From the comments so far, it’s apparent that most didn’t read what Johnson said, that his approach is to repeal, dismantle, and transition to something better.
Personally, I’m pleased to see someone take a realistic view of the mess, rather than just pitching a hissy fit. Yelling “No!” is not working.
It’s working just fine for me.
The GOP must make NO into an action.
The GOPe claims we grassroots conservatives are the “talkers” and they take “action” but moderate policy has never been the real action that needs to be taken.
The real action that needs to be taken.
TOTAL REPEAL OF OBAMACARE.
The point is that the discussion should be that government has no business in the health care business.

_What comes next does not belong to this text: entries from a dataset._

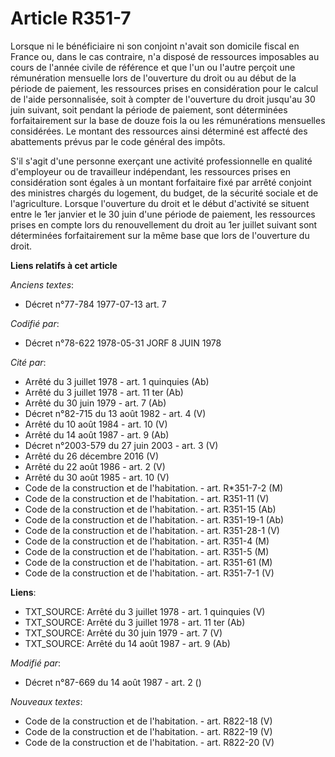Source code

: # Article R351-7

Lorsque ni le bénéficiaire ni son conjoint n'avait son domicile fiscal en France ou, dans le cas contraire, n'a disposé de
ressources imposables au cours de l'année civile de référence et que l'un ou l'autre perçoit une rémunération mensuelle lors
de l'ouverture du droit ou au début de la période de paiement, les ressources prises en considération pour le calcul de
l'aide personnalisée, soit à compter de l'ouverture du droit jusqu'au 30 juin suivant, soit pendant la période de paiement,
sont déterminées forfaitairement sur la base de douze fois la ou les rémunérations mensuelles considérées. Le montant des
ressources ainsi déterminé est affecté des abattements prévus par le code général des impôts.

S'il s'agit d'une personne exerçant une activité professionnelle en qualité d'employeur ou de travailleur indépendant, les
ressources prises en considération sont égales à un montant forfaitaire fixé par arrêté conjoint des ministres chargés du
logement, du budget, de la sécurité sociale et de l'agriculture.    Lorsque l'ouverture du droit et le début d'activité se
situent entre le 1er janvier et le 30 juin d'une période de paiement, les ressources prises en compte lors du renouvellement
du droit au 1er juillet suivant sont déterminées forfaitairement sur la même base que lors de l'ouverture du droit.

**Liens relatifs à cet article**

_Anciens textes_:

  - Décret n°77-784 1977-07-13 art. 7

_Codifié par_:

  - Décret n°78-622 1978-05-31 JORF 8 JUIN 1978

_Cité par_:

  - Arrêté du 3 juillet 1978 - art. 1 quinquies (Ab)
  - Arrêté du 3 juillet 1978 - art. 11 ter (Ab)
  - Arrêté du 30 juin 1979 - art. 7 (Ab)
  - Décret n°82-715 du 13 août 1982 - art. 4 (V)
  - Arrêté du 10 août 1984 - art. 10 (V)
  - Arrêté du 14 août 1987 - art. 9 (Ab)
  - Décret n°2003-579 du 27 juin 2003 - art. 3 (V)
  - Arrêté du 26 décembre 2016 (V)
  - Arrêté du 22 août 1986 - art. 2 (V)
  - Arrêté du 30 août 1985 - art. 10 (V)
  - Code de la construction et de l'habitation. - art. R*351-7-2 (M)
  - Code de la construction et de l'habitation. - art. R351-11 (V)
  - Code de la construction et de l'habitation. - art. R351-15 (Ab)
  - Code de la construction et de l'habitation. - art. R351-19-1 (Ab)
  - Code de la construction et de l'habitation. - art. R351-28-1 (V)
  - Code de la construction et de l'habitation. - art. R351-4 (M)
  - Code de la construction et de l'habitation. - art. R351-5 (M)
  - Code de la construction et de l'habitation. - art. R351-61 (M)
  - Code de la construction et de l'habitation. - art. R351-7-1 (V)

**Liens**:

  - TXT_SOURCE: Arrêté du 3 juillet 1978 - art. 1 quinquies (V)
  - TXT_SOURCE: Arrêté du 3 juillet 1978 - art. 11 ter (Ab)
  - TXT_SOURCE: Arrêté du 30 juin 1979 - art. 7 (V)
  - TXT_SOURCE: Arrêté du 14 août 1987 - art. 9 (Ab)

_Modifié par_:

  - Décret n°87-669 du 14 août 1987 - art. 2 ()

_Nouveaux textes_:

  - Code de la construction et de l'habitation. - art. R822-18 (V)
  - Code de la construction et de l'habitation. - art. R822-19 (V)
  - Code de la construction et de l'habitation. - art. R822-20 (V)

Every conservative should start off with that simple statement. When questioned what is the solution, the answer is to inform people that they are responsible for thier health care, get government out of it, inform people that they are responsible for thier health care, cut the regulations, inform people that they are responsible for thier health care. The point is to continually inform people that they are responsible for thier health care.
Yes, I don’t get the impulse to twist on Johnson either, but for the sorry focus of the NRO’s delivery of any clarity to the point he is making.
Republicans have yet to offer anything but a question mark for their alternative plan and Johnson is more than ready to get cracking on that.
The problem is, Johnson thinks its “permanent” law. It’s a problem.
And you think Ron Johnson’s repeal/dismantle/transition is going to work? Is it going to get enough Senate Democrats on board to override Obama’s veto?
Obamacare is built like a house of cards. Every special benefit that was added was counterbalanced against some kind of fee, tax or rate hike. There’s not much you can keep in without have to keep in the other part that balances it, and then the part that balances that part, and so on. Not that that balancing is actually working in practice. But this idea of “keeping parts” of Obamacare doesn’t even work on paper, unless it was something so narrow that it could be in a one-sentence bill (like the rule about having to cover 26-year-olds on parents’ plans). The exchanges are such a complex part of Obamacare, if you keep those, you’re pretty much keeping the whole bill.